About your Business Plan.
Forecasts of future demand and supply are full of uncertainties, especially when considering future business conditions that your organisation will need to operate within. To give some authority to the numbers used, models and estimates of the future should be substantiated by assumptions. These limits provide an understanding about the level of acceptance and use of the figures.
The ‘One Plan’ illustrates an approach to integrated thinking when planning your enterprise. The starting point is the Business Plan. This provides the focal point for executives to better understand the overall context in which their functions operate. Hopefully the Business Plan is the base from which well considered responses are made to the inevitable competitive and economic pressures that will be experienced over the life of the Supply Chains and other Function strategies.
The Business Plan provides the guide for recognising and building on longer term opportunities; ensuring that your organisation is less wrong than if it just relied on being ‘agile’ and ‘responsive’. This approach allows management to make informed choices concerning the ‘best’ portfolio of products and countries (or regions within counties) in which to operate and the steps required to gain market share through organic growth and/or mergers and acquisitions (M&A).
The development of medium term and longer range forecasts for your organisation should have inputs that include the Business model; Function strategies (marketing, supply chains and finance) and external data. But what value should be placed on external data that can affect possible decisions for your Supply Chains – that depends on your organisation’s understanding of the assumptions.
New technologies can influence valid data
An example of assumptions behind data is contained within the recently published 15 year projection of population growth, by the Victoria State government in Australia. These numbers will be of interest to brand companies, shippers and 3PLs concerning decisions about future distribution patterns and infrastructure locations.
The future population was calculated based on trends in births plus overseas and interstate migrants, less migration out of the State and deaths. The report notes the population growth of the State capital to 2031 will be about 30 percent and about 21 percent outside the capital city (mainly in larger country towns). Therefore, the approach has an underlying assumption, which is the continuing migration of people to larger cities. But is this true? In developing countries, urbanisation is likely to continue, as citizens have access to better services and the range of job opportunities. However, technology developments could make continued urbanisation in developed economies less likely, which may influence where people choose to live.
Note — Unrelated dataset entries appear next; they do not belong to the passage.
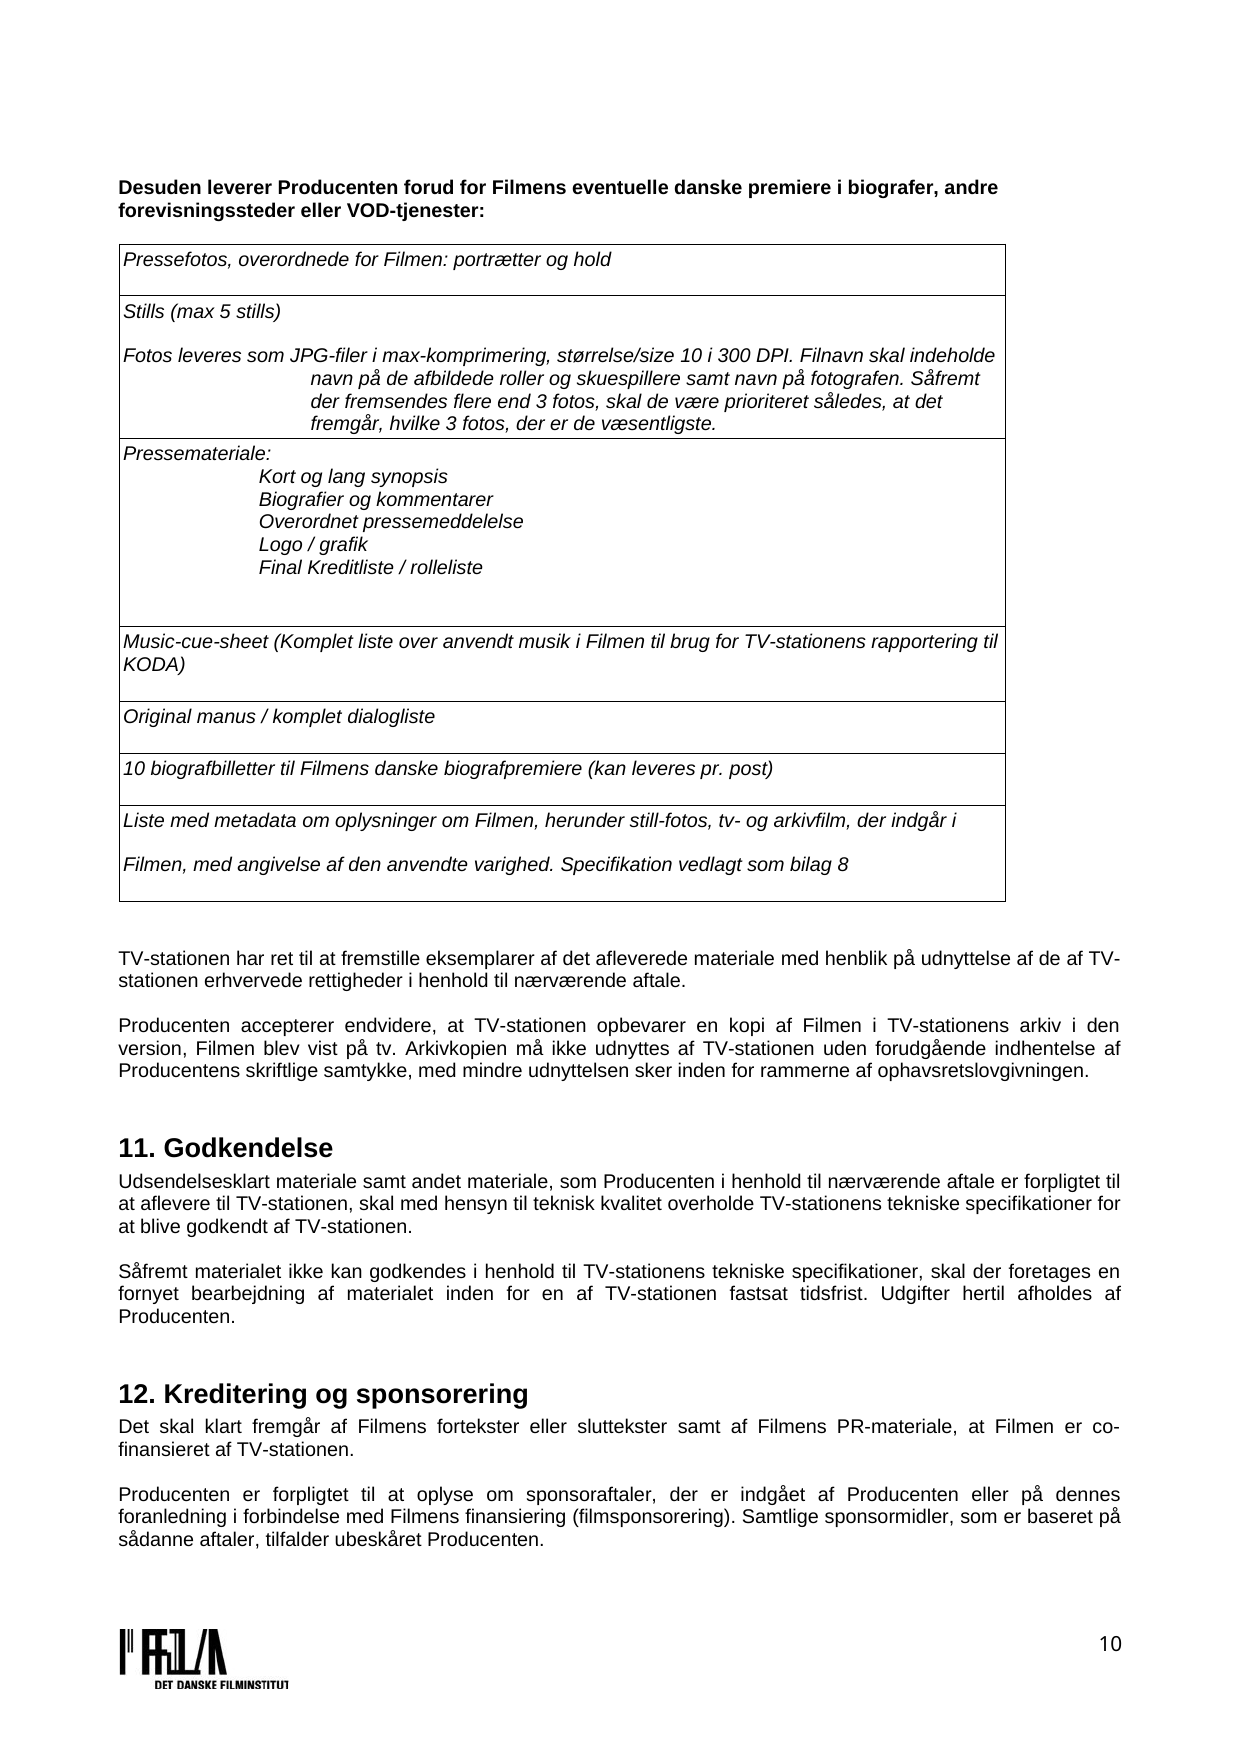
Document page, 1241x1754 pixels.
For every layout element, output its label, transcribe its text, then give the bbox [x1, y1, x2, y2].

table_cell Stills (max 5 stills) Fotos leveres som JPG-filer i max-komprimering, størrelse/size 10 i 300 DPI. Filnavn skal indeholde navn på de afbildede roller og skuespillere samt navn på fotografen. Såfremt der fremsendes flere end 3 fotos, skal de være prioriteret således, at det fremgår, hvilke 3 fotos, der er de væsentligste. [120, 296, 1005, 438]
table_cell Pressemateriale: Kort og lang synopsis Biografier og kommentarer Overordnet pressemeddelelse Logo / grafik Final Kreditliste / rolleliste [120, 439, 1005, 626]
text Såfremt materialet ikke kan godkendes i henhold til TV-stationens tekniske specifikationer, skal der foretages en fornyet bearbejdning af materialet inden for en af TV-stationen fastsat tidsfrist. Udgifter hertil afholdes af Producenten. [118, 1259, 1122, 1328]
subtitle 11. Godkendelse [118, 1132, 1122, 1163]
table_cell Original manus / komplet dialogliste [120, 702, 1005, 753]
text TV-stationen har ret til at fremstille eksemplarer af det afleverede materiale med henblik på udnyttelse af de af TV-stationen erhvervede rettigheder i henhold til nærværende aftale. [118, 947, 1122, 992]
text Producenten er forpligtet til at oplyse om sponsoraftaler, der er indgået af Producenten eller på dennes foranledning i forbindelse med Filmens finansiering (filmsponsorering). Samtlige sponsormidler, som er baseret på sådanne aftaler, tilfalder ubeskåret Producenten. [118, 1482, 1122, 1551]
table_cell 10 biografbilletter til Filmens danske biografpremiere (kan leveres pr. post) [120, 754, 1005, 804]
text Det skal klart fremgår af Filmens fortekster eller sluttekster samt af Filmens PR-materiale, at Filmen er co-finansieret af TV-stationen. [118, 1415, 1122, 1461]
table_cell Liste med metadata om oplysninger om Filmen, herunder still-fotos, tv- og arkivfilm, der indgår i Filmen, med angivelse af den anvendte varighed. Specifikation vedlagt som bilag 8 [120, 806, 1005, 901]
subtitle 12. Kreditering og sponsorering [118, 1378, 1122, 1409]
table_header Pressefotos, overordnede for Filmen: portrætter og hold [120, 245, 1005, 295]
table_cell Music-cue-sheet (Komplet liste over anvendt musik i Filmen til brug for TV-stationens rapportering til KODA) [120, 627, 1005, 701]
text Producenten accepterer endvidere, at TV-stationen opbevarer en kopi af Filmen i TV-stationens arkiv i den version, Filmen blev vist på tv. Arkivkopien må ikke udnyttes af TV-stationen uden forudgående indhentelse af Producentens skriftlige samtykke, med mindre udnyttelsen sker inden for rammerne af ophavsretslovgivningen. [118, 1014, 1122, 1082]
text Desuden leverer Producenten forud for Filmens eventuelle danske premiere i biografer, andre forevisningssteder eller VOD-tjenester: [118, 176, 1122, 222]
text Udsendelsesklart materiale samt andet materiale, som Producenten i henhold til nærværende aftale er forpligtet til at aflevere til TV-stationen, skal med hensyn til teknisk kvalitet overholde TV-stationens tekniske specifikationer for at blive godkendt af TV-stationen. [118, 1169, 1122, 1238]
picture [119, 1629, 289, 1689]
In the media, there are many articles concerning how lives, careers and work patterns will change in the (near?) future. This is due to current and future technologies and innovations, often driven by digitisation of economies; summarised as:
- Disruptive business models – an example is ‘car as a service’ rather than ownership
- Technology types with potential of exponential growth; due to the ‘S’-curve adoption of technology (not linear)
- Product innovation
- Business model (process) innovation
One result of these influences is declining job opportunities at large production units (often located within cities) and at their materials suppliers and smaller services businesses. A more positive outcome is that regional towns could grow to become the business and commercial hub for their region, due to technologies:
- Fibre optic and satellite based communication networks. These enable cloud based ‘software as a service’ (SaaS) systems for ‘pay as you go’ software applications, which reduce initial capital requirements for SME businesses. The network also allows brand companies to download digital product models, CAD designs and process control algorithms to contract businesses that service a defined region
- Lower cost, smaller and flexible production machinery enables competitive, short run production of global, national, regional and local products
- Transport facilitation services (like Uber, but for commercial transport) to provide services for local regio0n delivery and product servicing
- Financial technology (Fintech) applications to facilitate regional business start-ups and ongoing operations
Supply Chains design
As the barriers to entry for industries are lowered, the changed structure of ‘digital businesses’ enables newly established regional organisations to develop new suppliers, customers and clients. For brand companies, the digital connections would fundamentally change their Supply Chains, concepts of an ‘agile’ business and approaches to providing customised services.
In turn, this would influence the Supply Chain strategies and therefore be incorporated into the Business Plan. The challenge for organisations is to what extent does management subscribe to the ‘technology breakthrough’ economic philosophy and if they do, what period will be allowed before action is undertaken to meet the technology challenges? And this accepts that all parts of the organisation have claims on limited funds for capital expenditure, so investment in the future is not unlimited. These decisions belong to all organisation, because external forecasters cannot accurately predict when (and if) a particular technology or innovation will become accepted.
The possibilities identified in this post could accelerate a move away from large cities (together with the prospect of lower house prices and rents). Therefore, although such data s population reports are a valid external input to your Business Plan, Supply Chain professionals should always question the assumptions that lie behind external data and how modifications to the numbers may affect your Plan.